23話 「空の目」
真の手が俺の眼帯に触れる。嫌だ。やめてくれ。そこは誰であっても触れてはいけない場所なんだ。
俺は何も対抗出来る手段が何も無い。ただひたすら願うのは時が止まって欲しいという、馬鹿げた発想だけ。
「は。お前は何も出来ずに、その目を僕に晒されるがいい」
「ぐっ……!」
真は無理矢理俺の眼帯を上にあげ、右目をあらわにさせた。その瞬間、痛みとともに何か見えないはずの何かが見えた気がした。
「へぇ。確かに目の機能としては死んでいるが、鮮やかな目をしている。本来黒であるはずの瞳孔も反転して白く美しい。お前の目は高くつくだろうね」
「……そうですか、お眼鏡にかなって光栄です」
価値が高い、ということは深く考えないことにした。多分、裏の世界では高くつくとかそういうことだろう。
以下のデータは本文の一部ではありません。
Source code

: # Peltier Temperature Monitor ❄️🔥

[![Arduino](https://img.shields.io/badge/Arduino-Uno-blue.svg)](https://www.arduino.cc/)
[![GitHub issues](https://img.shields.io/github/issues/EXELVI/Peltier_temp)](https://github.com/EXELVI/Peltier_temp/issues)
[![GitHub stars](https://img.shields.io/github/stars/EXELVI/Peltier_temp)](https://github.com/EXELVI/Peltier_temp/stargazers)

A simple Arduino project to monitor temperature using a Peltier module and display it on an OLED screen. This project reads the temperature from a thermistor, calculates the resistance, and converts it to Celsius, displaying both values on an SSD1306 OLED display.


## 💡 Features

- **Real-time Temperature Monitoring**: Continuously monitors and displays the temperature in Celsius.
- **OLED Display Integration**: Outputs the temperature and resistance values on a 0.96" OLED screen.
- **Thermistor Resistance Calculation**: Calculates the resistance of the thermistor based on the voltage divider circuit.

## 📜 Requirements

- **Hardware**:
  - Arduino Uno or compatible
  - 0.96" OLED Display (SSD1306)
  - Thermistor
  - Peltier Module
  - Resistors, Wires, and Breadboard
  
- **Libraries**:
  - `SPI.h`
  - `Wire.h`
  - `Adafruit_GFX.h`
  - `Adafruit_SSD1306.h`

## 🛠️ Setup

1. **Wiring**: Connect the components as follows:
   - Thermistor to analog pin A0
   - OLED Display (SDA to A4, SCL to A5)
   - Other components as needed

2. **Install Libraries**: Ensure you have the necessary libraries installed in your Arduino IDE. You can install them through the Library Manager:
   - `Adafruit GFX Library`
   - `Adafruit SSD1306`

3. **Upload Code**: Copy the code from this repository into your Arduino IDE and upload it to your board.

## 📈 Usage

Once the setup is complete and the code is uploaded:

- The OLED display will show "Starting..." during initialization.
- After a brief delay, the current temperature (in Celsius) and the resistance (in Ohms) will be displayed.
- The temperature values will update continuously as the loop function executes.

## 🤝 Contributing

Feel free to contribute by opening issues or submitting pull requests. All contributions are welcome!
立ち上がろうと腕に力を集中させる。隆司につけられた傷のせいで何度かこけそうになり、加えて突然の頭痛が俺を襲った。
「っ!?」
引き裂かれそうな痛みが頭から瞳にかけて伝っていく。刹那、また見えないはずの何かが見える。本来なら何であっても見えるだなんて、絶対にありえない。なのに痛みと共に何かが伝わってくる。
「これは、いったい何だ……?」
ふと、真の右腕に終わりが見えた。俺はそれを掴むように無意識で腹に刺さった刀を抜き出し、斬る。すると――。
「は?」
真の右手首。一本の綺麗な斬り傷から、とめどなく血が溢れていく。エンジュの爪と同じように見えて、その過程は全くの別物だ。
「え……? 何だよ、これ」
「どけ! 真!」
「なっ!?」
血は止まらない。確実に真の血が減っていく。その混乱に乗じて俺は真にタックルし、座敷牢からエンジュを救い出す。
「立てるか、エンジュ!? 逃げるぞ!」
「えぇ。ありがとう、ヨシ」
ふらつく足を叱責し、エンジュの手を引いて離れから抜け出す。月が俺とエンジュを照らして、俺達を酔わせたのか笑いを増幅させる。
「はは、あははっ!」
「ふふっ」
やっと、やっとだ。逃げることが出来た。この笑みは決して狂った訳じゃない。嬉しさから来たのだ。
走って、走って。夜道を抜け出していく。
斬られた足の感覚が無くなっていく。
それは神経が壊死したという意味で。俺の体はとっくにおかしくなっていたと言う訳だ。
「あぁ――俺の足、おかしくなっちまってたんだ」
「ヨシ、大丈夫? 私があなたを運ぶから心配しないで」
「悪い、エンジュ。お前には迷惑かけてばっかりだ」
「そんなことは無いわ。私、ヨシが生きてくれるだけで十分だもの」
そう言って、エンジュは俺の頭を撫でてお姫様抱っこした。普通の男子高校生より少し重い体重なのに、エンジュは見かけによらず軽々と俺を抱えた。
「ヨシ、その右目……空の目ね?」
「くうのめ?」
「本来は見えるはずのない、虚空……つまり、あらゆるものの終わりを捉えることの出来る目のことよ。攻撃の終わり、体の器官の終わり。手とか足とかね。そして、命の終わり。
ヨシ、その目はね。あなたが視力を封印されたことによって、本来なら見えない虚空……何も意味を成さないものの空を掴むことで終わりを結びつけることが出来るの」
「えっと……ざっくり言えば、俺の右目は物事の終わりが見えるようになったのか?」
「そうね。さっきマコトの右手首を斬ったでしょう。空の目で斬ってしまえば、再び動かせるようになるのも時間がかかるでしょうね」
「そういうことだったのか……」
ガーゼの眼帯の位置を元に戻す。当たり前だが右目からは何も見えなくなり、元の静けさを取り戻した。
「ヨシ、走るわよ。こんなところ一秒足りともいたくないもの」
「俺もだ、エンジュ」
エンジュは俺を抱えたまま春野家へ向かって行く。しかし、完全に殺気を隠した隆司が、森に紛れて俺達を待ち構えていた。